< Psalmen 30 >

1 Een psalm, een lied der inwijding van Davids huis. Ik zal U verhogen, HEERE, want Gij hebt mij opgetrokken, en mijn vijanden over mij niet verblijd.
Een psalm. Een lied der tempelwijding. Van David. Ik wil U prijzen, o Jahweh; want Gij trokt mij omhoog, Opdat mijn vijanden niet over mij juichen.
2 HEERE, mijn God! ik heb tot U geroepen, en Gij hebt mij genezen.

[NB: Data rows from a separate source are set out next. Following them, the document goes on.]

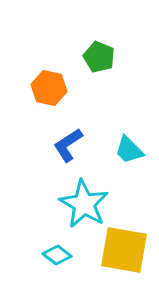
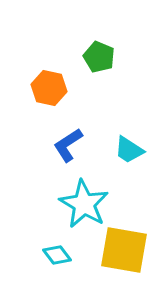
cyan trapezoid: rotated 12 degrees counterclockwise
cyan diamond: rotated 16 degrees clockwise
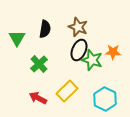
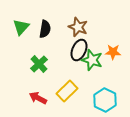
green triangle: moved 4 px right, 11 px up; rotated 12 degrees clockwise
cyan hexagon: moved 1 px down
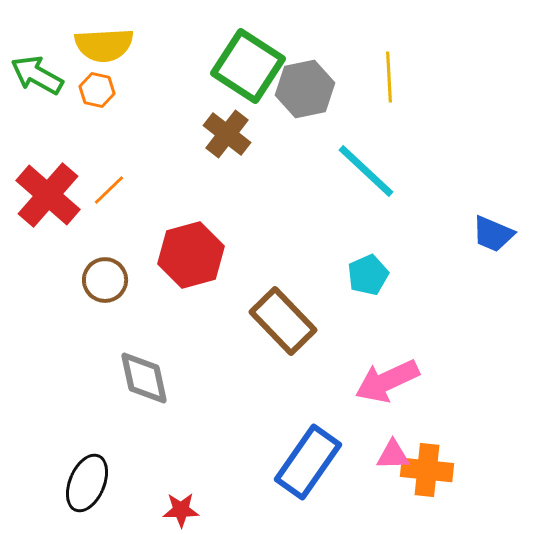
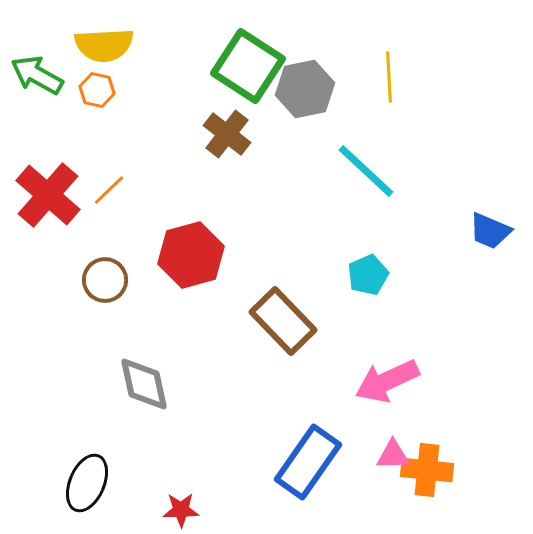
blue trapezoid: moved 3 px left, 3 px up
gray diamond: moved 6 px down
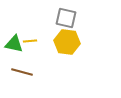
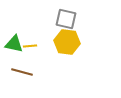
gray square: moved 1 px down
yellow line: moved 5 px down
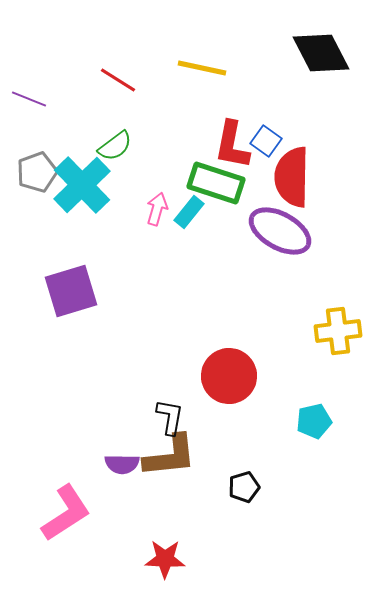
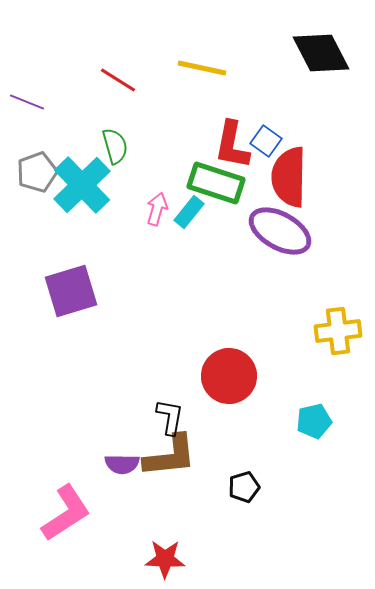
purple line: moved 2 px left, 3 px down
green semicircle: rotated 69 degrees counterclockwise
red semicircle: moved 3 px left
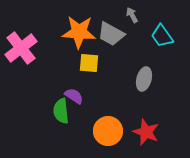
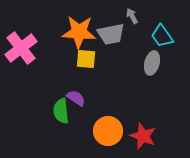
gray arrow: moved 1 px down
gray trapezoid: rotated 40 degrees counterclockwise
yellow square: moved 3 px left, 4 px up
gray ellipse: moved 8 px right, 16 px up
purple semicircle: moved 2 px right, 2 px down
red star: moved 3 px left, 4 px down
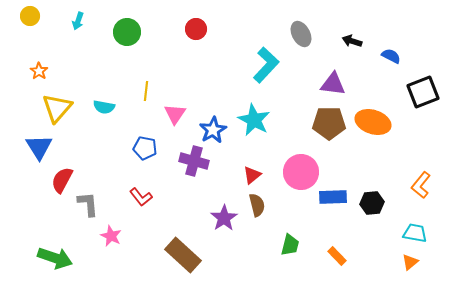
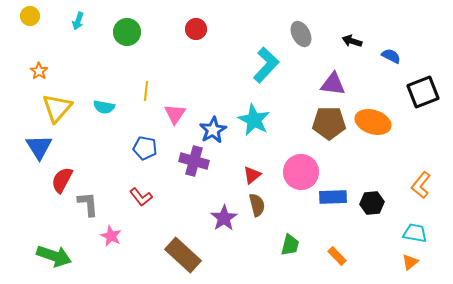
green arrow: moved 1 px left, 2 px up
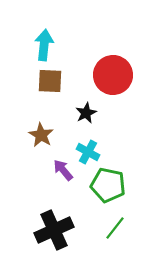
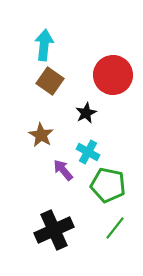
brown square: rotated 32 degrees clockwise
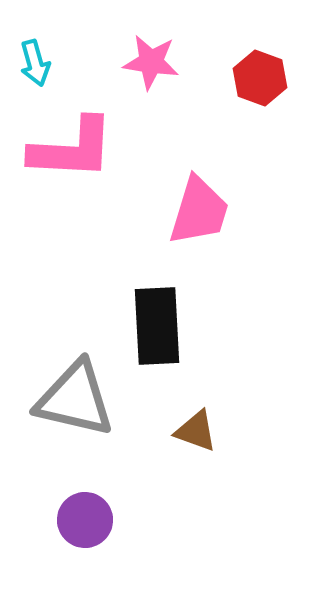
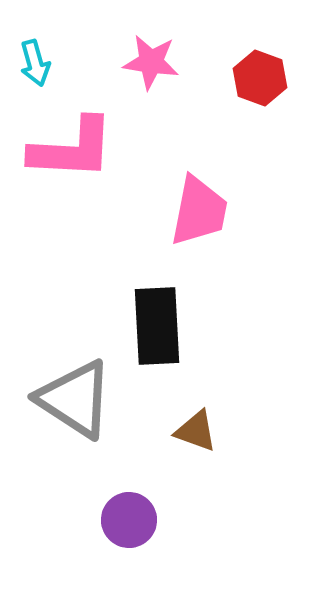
pink trapezoid: rotated 6 degrees counterclockwise
gray triangle: rotated 20 degrees clockwise
purple circle: moved 44 px right
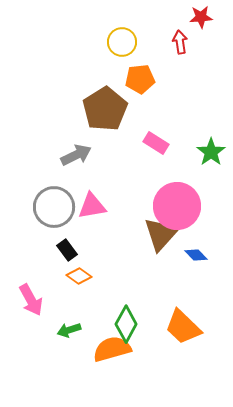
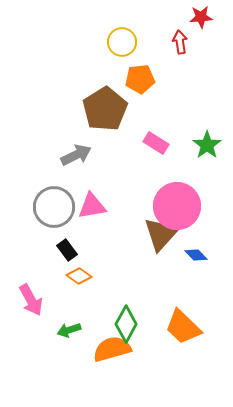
green star: moved 4 px left, 7 px up
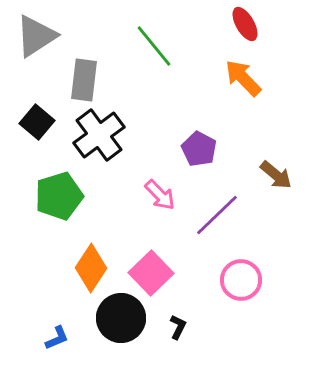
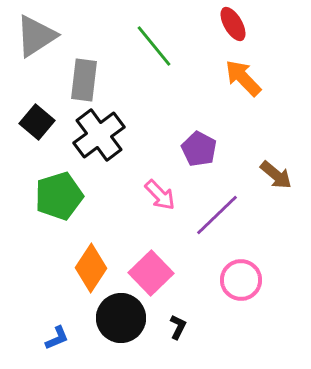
red ellipse: moved 12 px left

Ik riep tot U: "O Jahweh, mijn God!" En Gij hebt mij genezen, o Jahweh!
3 HEERE! Gij hebt mijn ziel uit het graf opgevoerd; Gij hebt mij bij het leven behouden, dat ik in den kuil niet ben nedergedaald. (Sheol h7585)
Gij trokt mij uit het dodenrijk op, Ten leven uit het midden van die in het graf zijn gezonken. (Sheol h7585)
4 Psalmzingt den HEERE, gij Zijn gunstgenoten! en zegt lof ter gedachtenis Zijner heiligheid.
Jahweh’s vromen, zingt Hem een lied, En verheerlijkt zijn heilige Naam:
5 Want een ogenblik is er in Zijn toorn, maar een leven in Zijn goedgunstigheid; des avonds vernacht het geween, maar des morgens is er gejuich.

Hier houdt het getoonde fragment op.